_Texto de referencia_
================================
Bicarbonato de sodio en el rostro: beneficios, riesgos y cómo usarlo de forma segura
El bicarbonato de sodio es uno de esos productos que muchas personas tienen en casa y que, además de utilizarse en la cocina o la limpieza, ha ganado popularidad dentro de algunas rutinas caseras de cuidado personal. En redes sociales y recomendaciones informales suele mencionarse como una solución para mejorar la apariencia de la piel, exfoliar o ayudar a que el rostro luzca más limpio. Sin embargo, antes de incorporarlo al cuidado facial, conviene conocer tanto sus posibles beneficios como sus limitaciones y riesgos.
El bicarbonato tiene una textura fina que algunas personas utilizan como exfoliante físico para retirar células superficiales y dejar una sensación temporal de piel más suave. También puede ayudar a remover restos de grasa o suciedad cuando se usa de forma ocasional. Por estas razones, algunas rutinas caseras lo incluyen como complemento puntual.
A pesar de eso, el bicarbonato no está diseñado específicamente para el cuidado facial. La piel del rostro posee una barrera natural ligeramente ácida que ayuda a mantener su equilibrio. El bicarbonato, al tener un pH alcalino, puede alterar esa barrera cuando se utiliza con frecuencia o en exceso, provocando resequedad, irritación o sensibilidad.
Por este motivo, si alguien decide probarlo, es recomendable hacerlo con moderación y observando cómo reacciona la piel.
Exfoliante suave con bicarbonato
Ingredientes:
1 cucharadita de bicarbonato de sodio
2 cucharaditas de agua
Preparación:
Mezcla ambos ingredientes hasta formar una pasta ligera.
================================
_Listado proporcionado_
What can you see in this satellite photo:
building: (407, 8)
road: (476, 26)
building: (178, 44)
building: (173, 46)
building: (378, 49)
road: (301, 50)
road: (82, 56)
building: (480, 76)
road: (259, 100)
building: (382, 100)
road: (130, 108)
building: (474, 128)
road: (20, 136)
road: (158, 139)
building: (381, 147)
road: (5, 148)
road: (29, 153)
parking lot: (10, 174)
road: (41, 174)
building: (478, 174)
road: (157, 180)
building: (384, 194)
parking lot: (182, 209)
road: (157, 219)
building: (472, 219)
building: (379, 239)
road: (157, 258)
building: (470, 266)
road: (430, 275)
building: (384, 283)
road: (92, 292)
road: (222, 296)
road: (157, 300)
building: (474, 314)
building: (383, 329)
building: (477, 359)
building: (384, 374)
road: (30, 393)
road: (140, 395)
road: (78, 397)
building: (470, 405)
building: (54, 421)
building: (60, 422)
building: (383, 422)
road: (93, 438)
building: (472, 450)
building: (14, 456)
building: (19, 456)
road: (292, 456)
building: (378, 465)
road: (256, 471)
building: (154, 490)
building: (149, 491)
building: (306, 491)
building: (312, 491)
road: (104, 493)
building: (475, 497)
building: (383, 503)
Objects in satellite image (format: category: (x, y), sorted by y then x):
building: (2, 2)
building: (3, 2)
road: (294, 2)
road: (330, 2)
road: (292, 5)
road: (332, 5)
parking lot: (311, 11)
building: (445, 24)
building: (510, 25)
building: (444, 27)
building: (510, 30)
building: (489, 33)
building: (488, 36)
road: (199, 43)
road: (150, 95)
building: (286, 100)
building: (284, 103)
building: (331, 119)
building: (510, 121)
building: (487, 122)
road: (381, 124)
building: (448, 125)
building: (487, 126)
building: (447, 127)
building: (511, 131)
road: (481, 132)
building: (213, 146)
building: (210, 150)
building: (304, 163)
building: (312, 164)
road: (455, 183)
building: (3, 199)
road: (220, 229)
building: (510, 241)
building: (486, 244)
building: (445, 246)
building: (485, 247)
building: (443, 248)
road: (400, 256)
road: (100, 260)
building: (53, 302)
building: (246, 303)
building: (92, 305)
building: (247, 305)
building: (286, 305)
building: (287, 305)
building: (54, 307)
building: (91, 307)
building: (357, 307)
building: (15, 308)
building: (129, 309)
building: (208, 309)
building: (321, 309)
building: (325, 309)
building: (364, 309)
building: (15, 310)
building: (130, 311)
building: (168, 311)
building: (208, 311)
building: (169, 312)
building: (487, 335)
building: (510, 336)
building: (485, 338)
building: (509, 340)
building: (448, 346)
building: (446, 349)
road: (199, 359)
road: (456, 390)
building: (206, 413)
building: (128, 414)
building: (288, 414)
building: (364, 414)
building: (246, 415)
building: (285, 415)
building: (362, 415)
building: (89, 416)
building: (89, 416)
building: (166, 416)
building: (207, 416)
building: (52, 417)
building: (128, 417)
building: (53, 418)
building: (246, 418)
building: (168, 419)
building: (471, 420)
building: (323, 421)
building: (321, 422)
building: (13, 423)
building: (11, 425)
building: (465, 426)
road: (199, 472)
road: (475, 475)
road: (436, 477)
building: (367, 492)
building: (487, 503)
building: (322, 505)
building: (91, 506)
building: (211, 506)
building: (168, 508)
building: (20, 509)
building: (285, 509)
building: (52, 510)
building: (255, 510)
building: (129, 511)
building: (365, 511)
================================
_Instrucciones de trabajo_
• a. ¿Qué tipo de pH tiene el bicarbonato, según el texto sobre el bicarbonato de sodio en el rostro?
• b. Retoma el texto sobre el bicarbonato de sodio en el rostro y continúalo a partir de su última oración.

_Respuestas del ejercicio_
• a. Un pH alcalino.

• b.
Modo de uso:
Aplicar suavemente sobre el rostro limpio evitando el área de los ojos. Masajear durante pocos segundos y enjuagar inmediatamente. No utilizar con frecuencia.
Mascarilla hidratante alternativa
Ingredientes:
1 cucharada de yogur natural
1 cucharadita de miel
Preparación:
Mezclar hasta obtener una textura uniforme.
Modo de uso:
Aplicar durante 10 minutos y retirar con agua tibia.
Recomendaciones para un uso más seguro
Realizar una prueba previa en una pequeña zona de la piel.
Evitar aplicarlo sobre piel irritada, lesionada o muy sensible.
No utilizar después de exfoliaciones intensas.
Aplicar hidratante y protector solar posteriormente.
También es importante recordar que manchas persistentes, acné severo, irritación frecuente o cambios visibles en la piel merecen valoración profesional.
El cuidado del rostro no depende de productos milagrosos. Una rutina sencilla basada en limpieza suave, hidratación, protección solar y constancia suele ofrecer resultados más sostenibles y respetuosos con la piel a largo plazo.